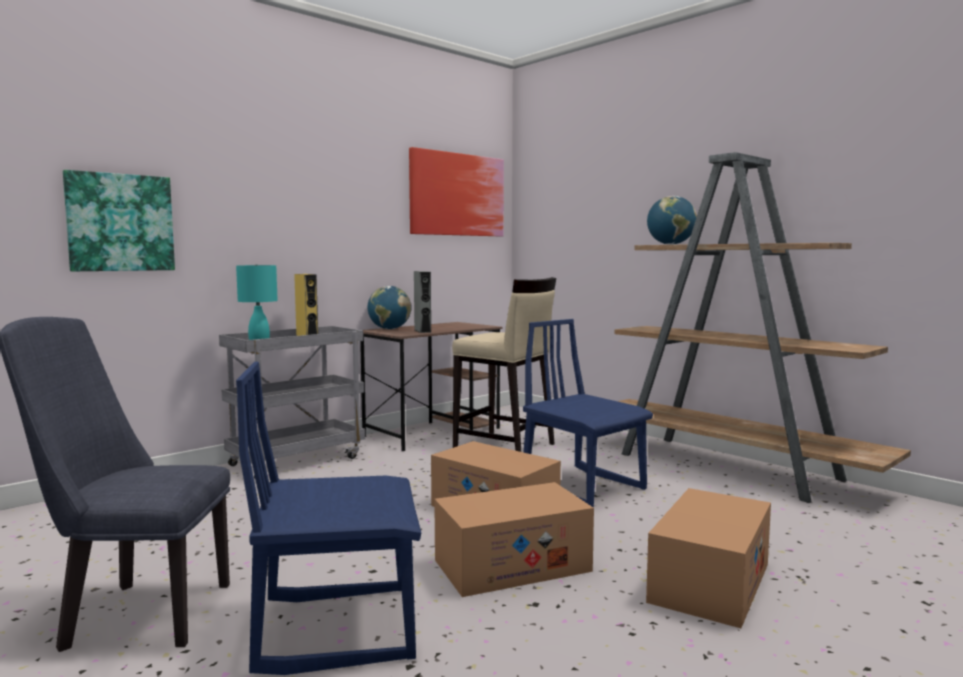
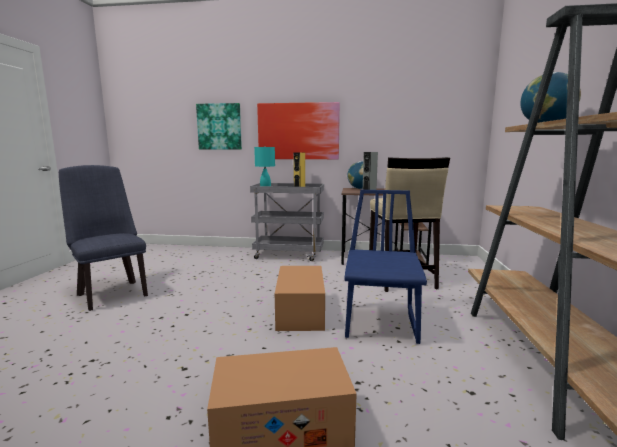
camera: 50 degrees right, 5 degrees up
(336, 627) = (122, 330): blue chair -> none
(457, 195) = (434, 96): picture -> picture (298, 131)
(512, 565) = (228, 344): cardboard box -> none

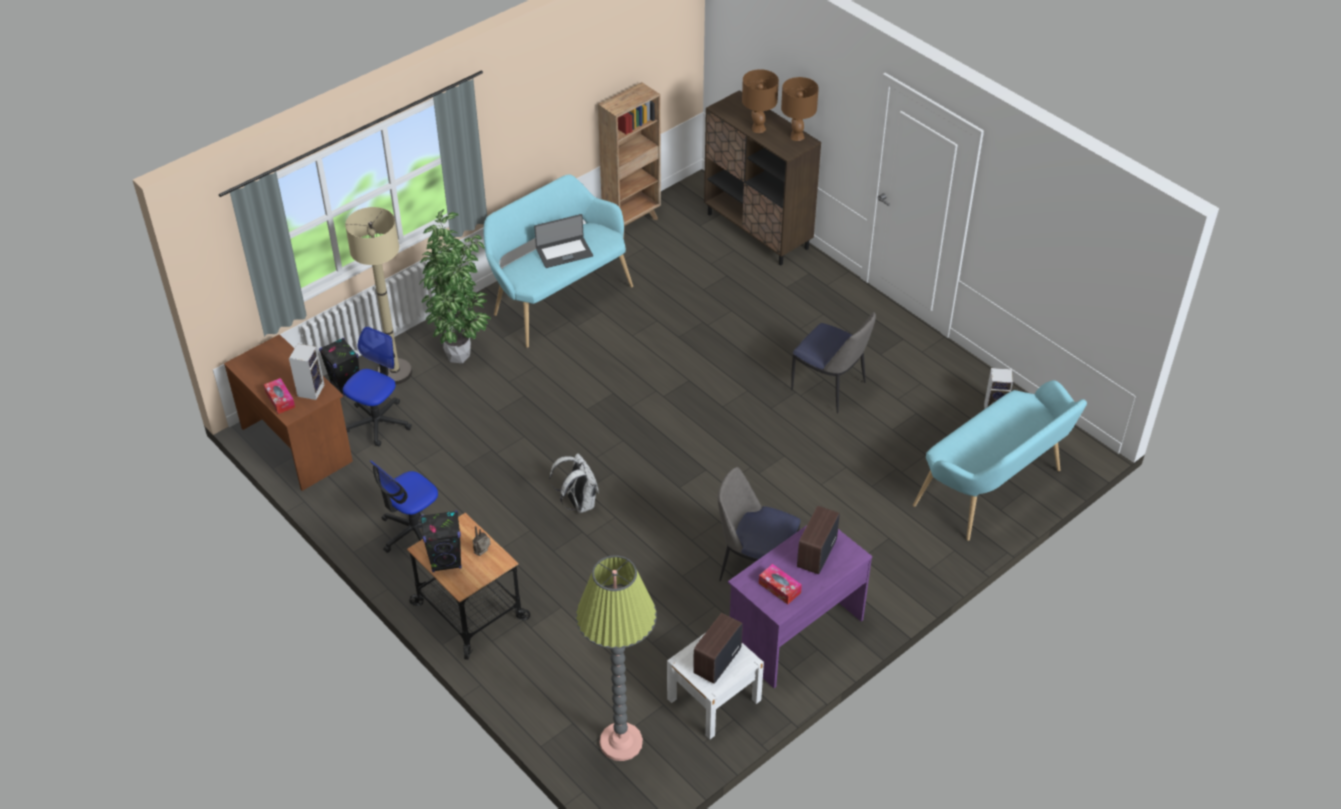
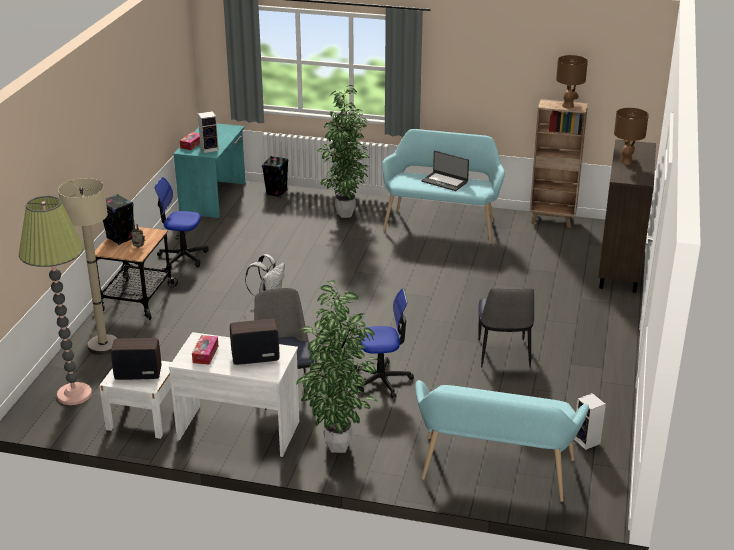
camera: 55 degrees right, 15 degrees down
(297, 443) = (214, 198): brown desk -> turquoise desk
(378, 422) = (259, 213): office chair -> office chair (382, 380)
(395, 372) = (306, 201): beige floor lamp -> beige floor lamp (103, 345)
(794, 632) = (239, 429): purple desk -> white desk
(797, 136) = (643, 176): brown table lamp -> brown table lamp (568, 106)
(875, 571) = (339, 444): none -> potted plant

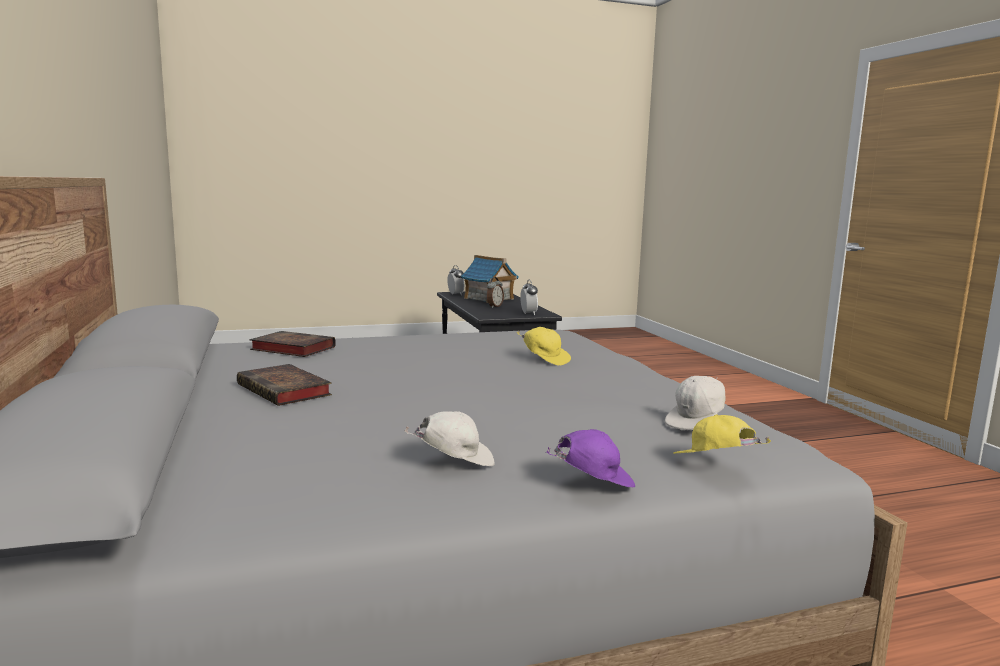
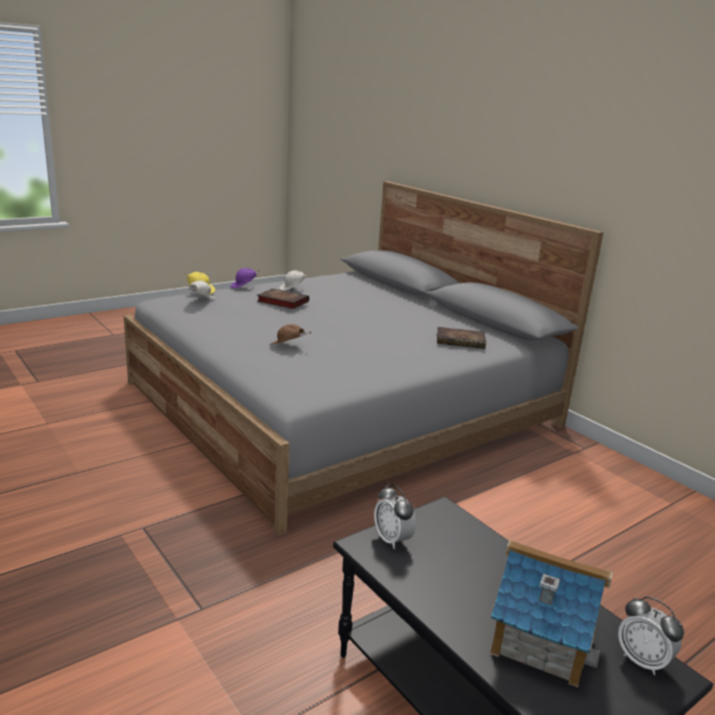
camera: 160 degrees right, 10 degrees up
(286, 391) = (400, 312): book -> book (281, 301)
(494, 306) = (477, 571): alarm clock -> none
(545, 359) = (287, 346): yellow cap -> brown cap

▬▬▬▬▬▬▬▬▬▬

• **What you have to do**: Look through the entries above; find each line with the word "camera" and copy it.

• **Response to the exercise**:
camera: 50 degrees right, 5 degrees up
camera: 55 degrees right, 15 degrees down
camera: 160 degrees right, 10 degrees up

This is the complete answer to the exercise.